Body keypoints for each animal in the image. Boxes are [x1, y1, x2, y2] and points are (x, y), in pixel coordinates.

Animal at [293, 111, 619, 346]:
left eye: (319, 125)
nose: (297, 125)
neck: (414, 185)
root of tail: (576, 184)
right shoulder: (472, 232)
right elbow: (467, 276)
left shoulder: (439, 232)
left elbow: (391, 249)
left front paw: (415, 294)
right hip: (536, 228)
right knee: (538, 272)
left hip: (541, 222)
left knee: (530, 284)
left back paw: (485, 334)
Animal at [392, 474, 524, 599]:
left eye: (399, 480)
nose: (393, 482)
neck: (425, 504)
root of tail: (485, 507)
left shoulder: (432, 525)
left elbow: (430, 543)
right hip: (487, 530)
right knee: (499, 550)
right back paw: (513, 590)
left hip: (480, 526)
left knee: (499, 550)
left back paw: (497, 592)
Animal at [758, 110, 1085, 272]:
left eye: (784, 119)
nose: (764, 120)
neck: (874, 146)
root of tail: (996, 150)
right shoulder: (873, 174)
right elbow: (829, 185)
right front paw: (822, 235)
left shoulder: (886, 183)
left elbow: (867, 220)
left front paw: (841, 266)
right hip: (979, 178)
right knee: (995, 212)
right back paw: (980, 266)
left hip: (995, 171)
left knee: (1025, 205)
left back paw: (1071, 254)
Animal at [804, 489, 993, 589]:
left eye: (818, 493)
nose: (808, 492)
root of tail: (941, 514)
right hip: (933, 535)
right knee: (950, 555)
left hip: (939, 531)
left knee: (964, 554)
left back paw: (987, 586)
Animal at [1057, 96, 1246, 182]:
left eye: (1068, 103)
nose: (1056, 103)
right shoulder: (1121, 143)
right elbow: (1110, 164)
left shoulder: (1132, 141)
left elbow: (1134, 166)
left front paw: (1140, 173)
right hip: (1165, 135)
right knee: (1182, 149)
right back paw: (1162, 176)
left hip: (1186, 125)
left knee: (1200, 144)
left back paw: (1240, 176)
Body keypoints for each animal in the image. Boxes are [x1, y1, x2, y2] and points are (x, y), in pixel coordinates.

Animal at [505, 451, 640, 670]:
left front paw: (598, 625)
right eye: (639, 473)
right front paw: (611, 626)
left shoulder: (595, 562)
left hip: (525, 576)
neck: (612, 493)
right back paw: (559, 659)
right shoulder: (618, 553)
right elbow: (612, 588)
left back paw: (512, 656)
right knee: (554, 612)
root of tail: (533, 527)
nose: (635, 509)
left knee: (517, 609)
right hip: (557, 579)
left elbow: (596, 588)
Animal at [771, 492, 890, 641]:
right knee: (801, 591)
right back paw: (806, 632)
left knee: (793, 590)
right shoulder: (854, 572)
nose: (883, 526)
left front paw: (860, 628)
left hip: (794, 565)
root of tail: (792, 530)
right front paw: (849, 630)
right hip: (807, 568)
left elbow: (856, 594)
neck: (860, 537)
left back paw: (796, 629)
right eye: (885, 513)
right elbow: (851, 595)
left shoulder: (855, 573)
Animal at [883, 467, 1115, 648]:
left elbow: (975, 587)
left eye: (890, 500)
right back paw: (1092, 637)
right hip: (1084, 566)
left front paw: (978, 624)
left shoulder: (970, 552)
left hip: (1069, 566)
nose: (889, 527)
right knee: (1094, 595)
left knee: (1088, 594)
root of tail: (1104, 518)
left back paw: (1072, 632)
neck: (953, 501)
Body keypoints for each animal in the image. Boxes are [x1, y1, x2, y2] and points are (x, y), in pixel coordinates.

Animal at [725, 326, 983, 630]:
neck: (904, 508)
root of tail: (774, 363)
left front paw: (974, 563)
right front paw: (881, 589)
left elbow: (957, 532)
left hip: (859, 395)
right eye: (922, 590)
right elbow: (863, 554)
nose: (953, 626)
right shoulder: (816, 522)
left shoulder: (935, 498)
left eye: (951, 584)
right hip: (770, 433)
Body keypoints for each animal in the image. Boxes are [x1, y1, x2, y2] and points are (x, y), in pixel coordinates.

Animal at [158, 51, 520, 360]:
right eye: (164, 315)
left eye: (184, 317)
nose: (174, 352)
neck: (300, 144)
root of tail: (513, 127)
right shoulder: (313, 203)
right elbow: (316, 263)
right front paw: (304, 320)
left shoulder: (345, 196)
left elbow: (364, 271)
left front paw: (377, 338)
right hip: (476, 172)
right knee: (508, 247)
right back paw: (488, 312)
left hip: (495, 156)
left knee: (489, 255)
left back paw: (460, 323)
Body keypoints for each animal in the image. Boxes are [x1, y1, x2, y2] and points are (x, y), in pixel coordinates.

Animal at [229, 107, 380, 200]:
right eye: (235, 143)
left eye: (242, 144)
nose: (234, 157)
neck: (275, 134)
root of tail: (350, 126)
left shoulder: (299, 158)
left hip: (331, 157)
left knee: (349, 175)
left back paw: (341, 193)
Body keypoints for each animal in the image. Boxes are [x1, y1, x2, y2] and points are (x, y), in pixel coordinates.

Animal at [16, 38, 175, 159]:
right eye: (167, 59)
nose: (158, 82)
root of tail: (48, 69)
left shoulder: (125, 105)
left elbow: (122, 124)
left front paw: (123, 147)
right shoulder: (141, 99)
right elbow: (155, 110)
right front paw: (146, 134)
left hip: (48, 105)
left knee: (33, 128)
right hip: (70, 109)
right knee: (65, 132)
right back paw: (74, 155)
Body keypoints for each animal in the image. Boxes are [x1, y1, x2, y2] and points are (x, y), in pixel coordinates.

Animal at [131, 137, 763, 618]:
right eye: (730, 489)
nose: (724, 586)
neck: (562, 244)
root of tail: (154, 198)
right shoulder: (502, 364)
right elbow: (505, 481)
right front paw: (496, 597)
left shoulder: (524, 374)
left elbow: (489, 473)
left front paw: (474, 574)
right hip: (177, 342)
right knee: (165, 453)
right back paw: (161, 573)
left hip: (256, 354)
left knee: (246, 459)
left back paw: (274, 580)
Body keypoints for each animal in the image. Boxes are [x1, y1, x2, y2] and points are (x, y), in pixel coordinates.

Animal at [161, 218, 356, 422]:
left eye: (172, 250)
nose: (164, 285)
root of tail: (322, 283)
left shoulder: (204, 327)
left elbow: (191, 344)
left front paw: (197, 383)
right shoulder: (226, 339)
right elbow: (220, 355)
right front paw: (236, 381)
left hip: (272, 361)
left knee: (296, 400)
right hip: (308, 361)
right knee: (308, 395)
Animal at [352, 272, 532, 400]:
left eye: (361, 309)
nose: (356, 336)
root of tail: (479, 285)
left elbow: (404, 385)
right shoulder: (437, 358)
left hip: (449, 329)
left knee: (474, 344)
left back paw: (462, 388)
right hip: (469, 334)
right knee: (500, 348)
####
Exercise goal:
Scan the entries above for the string "neck" and copy each line containing it.

Answer space:
neck: (414, 185)
neck: (425, 504)
neck: (874, 146)
neck: (612, 493)
neck: (860, 537)
neck: (953, 501)
neck: (904, 508)
neck: (300, 144)
neck: (275, 134)
neck: (562, 244)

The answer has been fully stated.